**TEXTO APRESENTADO:**
========
Apesar do acordo fechado com o Executivo, outras mudanças futuras
foram discutidas na reunião no Congresso, como a elevação
do limite de idade para aposentadoria dos atuais funcionários para
65 anos e até da chamada "compulsória" para os
servidores públicos, que subiria de 70 anos para 75 anos. Isso
também agradaria aos juízes, sobretudo os do STF. Alguém
lembrou na hora que o próprio Corrêa cai nessa compulsória
no ano que vem, quando completa 70 anos.
A esta altura, depois de muita negociação e horas de atraso
na leitura do parecer, o plenário começava a esvaziar, os
deputados queriam viajar. Os pefelistas presentes chegaram a sugerir um
adiamento para a semana que vem. Mas os petistas reagiram: o Congresso
acabaria desmoralizado e o governo, desgastado. Saíram então
todos para o plenário, atrás do relator José Pimentel.
Problema resolvido?
- Acho que 75% dos problemas foram resolvidos... Não, quase cem
por cento - dizia o líder do PT, Nelson Pellegrino, que participou
das reuniões no Alvorada e na presidência da Câmara.
João Paulo, de partida para uma viagem à Argentina, ouviu
sugestões de colegas para conhecer as casas de tango de Buenos
Aires:
- Nem precisa. Já dancei um tango aqui hoje.
Palocci: 'Chegamos muito perto do limite
que a reforma pode suportar'
Vivian Oswald
BRASÍLIA. Mesmo depois de perder a queda-de-braço pela
manutenção do texto original da reforma da Previdência,
o ministro da Fazenda, Antonio Palocci, evitou falar em derrota e aproveitou
para dar um recado ao Congresso: o projeto da reforma chegou muito perto
do seu limite de mudanças. Ele disse que, como está, a reforma
é boa para o país e que qualquer alteração
adicional poderia comprometê-la.
- Se essas mudanças se ampliarem, podem vir a comprometer a reforma.
========
**LINHAS DE DADOS:**
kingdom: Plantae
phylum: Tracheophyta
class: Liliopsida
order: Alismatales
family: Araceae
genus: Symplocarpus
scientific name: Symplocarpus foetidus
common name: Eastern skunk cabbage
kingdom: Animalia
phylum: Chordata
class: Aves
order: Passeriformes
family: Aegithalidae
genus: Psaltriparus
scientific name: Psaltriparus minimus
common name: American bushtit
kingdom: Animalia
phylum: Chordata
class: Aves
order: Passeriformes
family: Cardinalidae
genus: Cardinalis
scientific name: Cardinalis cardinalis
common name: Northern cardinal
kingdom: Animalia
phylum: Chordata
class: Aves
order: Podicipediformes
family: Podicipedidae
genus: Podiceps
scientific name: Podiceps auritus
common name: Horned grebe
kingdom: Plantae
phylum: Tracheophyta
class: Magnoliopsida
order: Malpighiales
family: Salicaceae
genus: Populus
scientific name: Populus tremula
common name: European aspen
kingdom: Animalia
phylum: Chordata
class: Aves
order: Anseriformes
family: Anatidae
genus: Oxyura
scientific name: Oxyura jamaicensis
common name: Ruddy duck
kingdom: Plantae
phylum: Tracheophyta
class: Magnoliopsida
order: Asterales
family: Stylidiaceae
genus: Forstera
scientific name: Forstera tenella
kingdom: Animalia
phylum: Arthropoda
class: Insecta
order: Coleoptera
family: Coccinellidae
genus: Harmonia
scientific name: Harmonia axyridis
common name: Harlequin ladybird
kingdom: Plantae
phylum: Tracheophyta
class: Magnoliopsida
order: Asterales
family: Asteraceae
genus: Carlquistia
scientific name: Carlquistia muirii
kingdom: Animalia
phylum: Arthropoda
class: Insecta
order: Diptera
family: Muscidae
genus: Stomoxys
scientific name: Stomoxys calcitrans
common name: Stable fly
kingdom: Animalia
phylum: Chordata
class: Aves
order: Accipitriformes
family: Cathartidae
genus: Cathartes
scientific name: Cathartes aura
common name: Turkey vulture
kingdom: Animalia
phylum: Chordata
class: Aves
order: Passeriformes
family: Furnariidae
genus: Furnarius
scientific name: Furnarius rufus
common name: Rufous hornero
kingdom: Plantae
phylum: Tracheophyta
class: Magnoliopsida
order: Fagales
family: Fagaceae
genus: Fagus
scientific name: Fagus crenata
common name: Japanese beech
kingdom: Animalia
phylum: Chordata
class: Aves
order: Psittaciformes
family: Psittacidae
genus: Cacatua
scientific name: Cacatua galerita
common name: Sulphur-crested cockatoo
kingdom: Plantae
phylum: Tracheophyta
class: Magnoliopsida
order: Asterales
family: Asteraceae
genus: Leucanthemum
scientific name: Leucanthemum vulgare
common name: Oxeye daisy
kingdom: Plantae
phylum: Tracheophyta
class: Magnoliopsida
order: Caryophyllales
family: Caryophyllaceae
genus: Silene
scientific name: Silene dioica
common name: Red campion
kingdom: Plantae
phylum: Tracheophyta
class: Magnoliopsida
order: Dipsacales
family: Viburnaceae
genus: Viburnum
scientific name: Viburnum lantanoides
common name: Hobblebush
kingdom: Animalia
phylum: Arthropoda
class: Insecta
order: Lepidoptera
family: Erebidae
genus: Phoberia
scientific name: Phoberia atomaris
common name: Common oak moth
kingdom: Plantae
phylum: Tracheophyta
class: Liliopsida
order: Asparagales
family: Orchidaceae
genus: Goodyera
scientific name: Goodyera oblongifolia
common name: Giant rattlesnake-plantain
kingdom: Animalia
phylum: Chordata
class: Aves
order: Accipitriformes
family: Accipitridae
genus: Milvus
========
**EXERCÍCIO A:** Transcreva o trecho do texto sobre a reforma da Previdência que vai de "Problema resolvido?" até "presidência da Câmara.".
**EXERCÍCIO B:** Reescreva as linhas de dados desde o início até a linha que contém "scientific name: Oxyura jamaicensis", inclusive, trocando "family" por "família" e deixando todo o resto igual.

**RESPOSTA A:**
Problema resolvido?
- Acho que 75% dos problemas foram resolvidos... Não, quase cem
por cento - dizia o líder do PT, Nelson Pellegrino, que participou
das reuniões no Alvorada e na presidência da Câmara.

**RESPOSTA B:**
kingdom: Plantae
phylum: Tracheophyta
class: Liliopsida
order: Alismatales
família: Araceae
genus: Symplocarpus
scientific name: Symplocarpus foetidus
common name: Eastern skunk cabbage
kingdom: Animalia
phylum: Chordata
class: Aves
order: Passeriformes
família: Aegithalidae
genus: Psaltriparus
scientific name: Psaltriparus minimus
common name: American bushtit
kingdom: Animalia
phylum: Chordata
class: Aves
order: Passeriformes
família: Cardinalidae
genus: Cardinalis
scientific name: Cardinalis cardinalis
common name: Northern cardinal
kingdom: Animalia
phylum: Chordata
class: Aves
order: Podicipediformes
família: Podicipedidae
genus: Podiceps
scientific name: Podiceps auritus
common name: Horned grebe
kingdom: Plantae
phylum: Tracheophyta
class: Magnoliopsida
order: Malpighiales
família: Salicaceae
genus: Populus
scientific name: Populus tremula
common name: European aspen
kingdom: Animalia
phylum: Chordata
class: Aves
order: Anseriformes
família: Anatidae
genus: Oxyura
scientific name: Oxyura jamaicensis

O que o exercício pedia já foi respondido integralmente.